On September 16, 2013 our nation was faced with yet another tragedy. Aaron Alexis gunned down 12 workers in the nation's capital at the Washington Navy Yard, where he was working as an information technology contractor. This is a very controversial topic regarding how this horrific event could have been prevented. Our nation has faced many of these insane incidents but what we need to figure out is how this can be stopped.
Aaron Alexis was not known to be a very mentally stable person. There have been many cases of so called "red flags" regarding Alexis. In 2004, Alexis was arrested for shooting his Glock into two tires of someone's car and told police the man was disrespecting him. In 2008 Alexis was kicked out of a metro Atlanta club for damaging the furnishings, according to a police report, and was later arrested for disorderly conduct. In 2010, police arrested Alexis after he allegedly fired a bullet through his ceiling into a neighbor's apartment. And lastly, in August of this year, Alexis told police that people were following him and a microwave machine was sending vibrations through this body.
The police notified the navy for many of these incidents. The question is why didn't the navy do something earlier to prevent this tragedy. Aaron Alexis was clearly viewed as a person with a mental illness and seemed very dangerous in many aspects. The families of the 12 that were lost mourn to this and probably ask the question "how could this have been prevented".
I ask myself the same question. I feel like this could have easily been prevented if the navy took into account the "red flags" in Aarons past. I feel terrible for the families who lost loved ones because of a mentally unstable person that could have been stopped.
ReplyDeleteJust to be a bit provocative: isn't the whole tendency to say "how can this possibly happen"? Just a way of expressing an anxiety about addressing the issues that could potentially resolve such problems? In other words, we reserve the lamentation "oh how could this happen?" for those issues that we know to be very politically charged, and it becomes a safe way of addressing them and expressing sympathy while saying "but of course I won't actually do anything."
ReplyDeleteMaybe we need less sympathy here? Or maybe this is a case where sympathy actually represents something like its opposite, an unwillingness to actually consider the plight of the victims? Thoughts?

PROVIDED DATA -
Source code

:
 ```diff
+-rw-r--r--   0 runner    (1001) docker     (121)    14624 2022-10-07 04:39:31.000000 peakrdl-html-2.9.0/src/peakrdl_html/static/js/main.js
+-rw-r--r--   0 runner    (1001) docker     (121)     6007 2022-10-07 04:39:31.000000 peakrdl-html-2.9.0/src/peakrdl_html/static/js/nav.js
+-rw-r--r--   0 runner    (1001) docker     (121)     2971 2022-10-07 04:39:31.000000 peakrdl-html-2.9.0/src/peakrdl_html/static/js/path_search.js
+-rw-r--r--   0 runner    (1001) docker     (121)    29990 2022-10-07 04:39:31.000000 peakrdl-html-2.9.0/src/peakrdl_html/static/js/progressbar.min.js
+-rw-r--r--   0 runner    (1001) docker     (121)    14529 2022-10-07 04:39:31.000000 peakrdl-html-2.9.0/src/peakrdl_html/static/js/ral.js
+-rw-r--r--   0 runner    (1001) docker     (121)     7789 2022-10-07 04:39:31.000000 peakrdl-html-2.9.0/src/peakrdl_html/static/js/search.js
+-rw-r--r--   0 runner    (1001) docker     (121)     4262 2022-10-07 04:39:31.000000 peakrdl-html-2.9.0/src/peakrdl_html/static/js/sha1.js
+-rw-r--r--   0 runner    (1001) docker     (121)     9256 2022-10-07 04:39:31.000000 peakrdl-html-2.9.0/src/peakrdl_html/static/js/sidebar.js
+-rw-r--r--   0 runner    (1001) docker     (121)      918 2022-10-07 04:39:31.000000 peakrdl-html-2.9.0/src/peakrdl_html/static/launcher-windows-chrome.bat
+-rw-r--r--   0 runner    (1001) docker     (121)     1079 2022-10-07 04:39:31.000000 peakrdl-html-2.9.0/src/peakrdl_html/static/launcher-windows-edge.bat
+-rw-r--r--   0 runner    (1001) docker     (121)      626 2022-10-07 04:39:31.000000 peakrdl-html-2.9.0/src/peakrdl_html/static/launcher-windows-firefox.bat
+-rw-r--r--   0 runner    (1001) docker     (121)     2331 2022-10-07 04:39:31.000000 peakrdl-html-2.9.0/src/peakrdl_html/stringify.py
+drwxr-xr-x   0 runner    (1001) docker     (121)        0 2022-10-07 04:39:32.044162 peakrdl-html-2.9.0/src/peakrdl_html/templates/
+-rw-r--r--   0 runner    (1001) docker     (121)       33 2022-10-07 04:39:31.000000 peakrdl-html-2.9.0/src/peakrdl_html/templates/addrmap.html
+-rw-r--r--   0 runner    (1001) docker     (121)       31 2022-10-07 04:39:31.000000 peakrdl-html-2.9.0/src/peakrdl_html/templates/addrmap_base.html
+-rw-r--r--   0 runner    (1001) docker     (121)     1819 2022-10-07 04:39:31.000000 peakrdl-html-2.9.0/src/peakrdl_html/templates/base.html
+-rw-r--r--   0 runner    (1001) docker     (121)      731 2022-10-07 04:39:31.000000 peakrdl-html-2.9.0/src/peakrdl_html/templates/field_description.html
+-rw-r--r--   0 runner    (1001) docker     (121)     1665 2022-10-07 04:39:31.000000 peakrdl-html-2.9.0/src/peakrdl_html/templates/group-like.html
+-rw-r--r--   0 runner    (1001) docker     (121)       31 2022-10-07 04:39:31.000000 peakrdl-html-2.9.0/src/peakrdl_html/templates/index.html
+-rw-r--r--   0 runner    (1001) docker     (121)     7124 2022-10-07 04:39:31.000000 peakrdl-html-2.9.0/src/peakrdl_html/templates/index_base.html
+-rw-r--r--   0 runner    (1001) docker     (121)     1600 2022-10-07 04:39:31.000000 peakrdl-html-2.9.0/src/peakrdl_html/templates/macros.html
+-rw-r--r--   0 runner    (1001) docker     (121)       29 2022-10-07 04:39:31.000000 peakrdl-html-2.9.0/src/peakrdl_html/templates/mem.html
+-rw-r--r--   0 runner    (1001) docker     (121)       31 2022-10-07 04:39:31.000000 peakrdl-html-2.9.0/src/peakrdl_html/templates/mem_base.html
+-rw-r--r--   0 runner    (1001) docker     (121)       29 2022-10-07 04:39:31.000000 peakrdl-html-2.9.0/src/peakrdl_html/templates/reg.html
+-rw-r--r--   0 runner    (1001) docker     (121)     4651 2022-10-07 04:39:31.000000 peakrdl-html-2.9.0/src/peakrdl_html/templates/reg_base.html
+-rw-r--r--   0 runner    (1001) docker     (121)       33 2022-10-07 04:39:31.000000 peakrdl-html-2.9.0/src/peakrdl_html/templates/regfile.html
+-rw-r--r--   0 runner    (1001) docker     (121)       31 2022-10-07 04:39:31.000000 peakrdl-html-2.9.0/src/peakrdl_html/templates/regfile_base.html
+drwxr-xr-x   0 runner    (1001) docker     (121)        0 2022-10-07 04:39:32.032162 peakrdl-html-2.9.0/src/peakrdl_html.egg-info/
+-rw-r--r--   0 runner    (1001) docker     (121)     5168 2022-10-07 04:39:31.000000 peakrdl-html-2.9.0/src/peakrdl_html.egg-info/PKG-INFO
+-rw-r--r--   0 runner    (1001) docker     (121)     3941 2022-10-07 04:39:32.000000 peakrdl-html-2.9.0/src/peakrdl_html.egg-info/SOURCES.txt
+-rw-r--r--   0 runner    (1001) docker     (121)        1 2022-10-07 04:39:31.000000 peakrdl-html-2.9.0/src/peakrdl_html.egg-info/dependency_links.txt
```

TO DO -
**1.** Transcribe the Navy Yard shooting post starting with "Aaron Alexis was not" and going on through "through this body.".
**2.** According to the Navy Yard shooting post, in what year did police arrest Aaron Alexis after he allegedly fired a bullet through his ceiling into a neighbor's apartment?
Rely only on the Navy Yard shooting post, not on the data.

OUTPUTS FOR THE TASKS -
**1.**
Aaron Alexis was not known to be a very mentally stable person. There have been many cases of so called "red flags" regarding Alexis. In 2004, Alexis was arrested for shooting his Glock into two tires of someone's car and told police the man was disrespecting him. In 2008 Alexis was kicked out of a metro Atlanta club for damaging the furnishings, according to a police report, and was later arrested for disorderly conduct. In 2010, police arrested Alexis after he allegedly fired a bullet through his ceiling into a neighbor's apartment. And lastly, in August of this year, Alexis told police that people were following him and a microwave machine was sending vibrations through this body.

**2.** 2010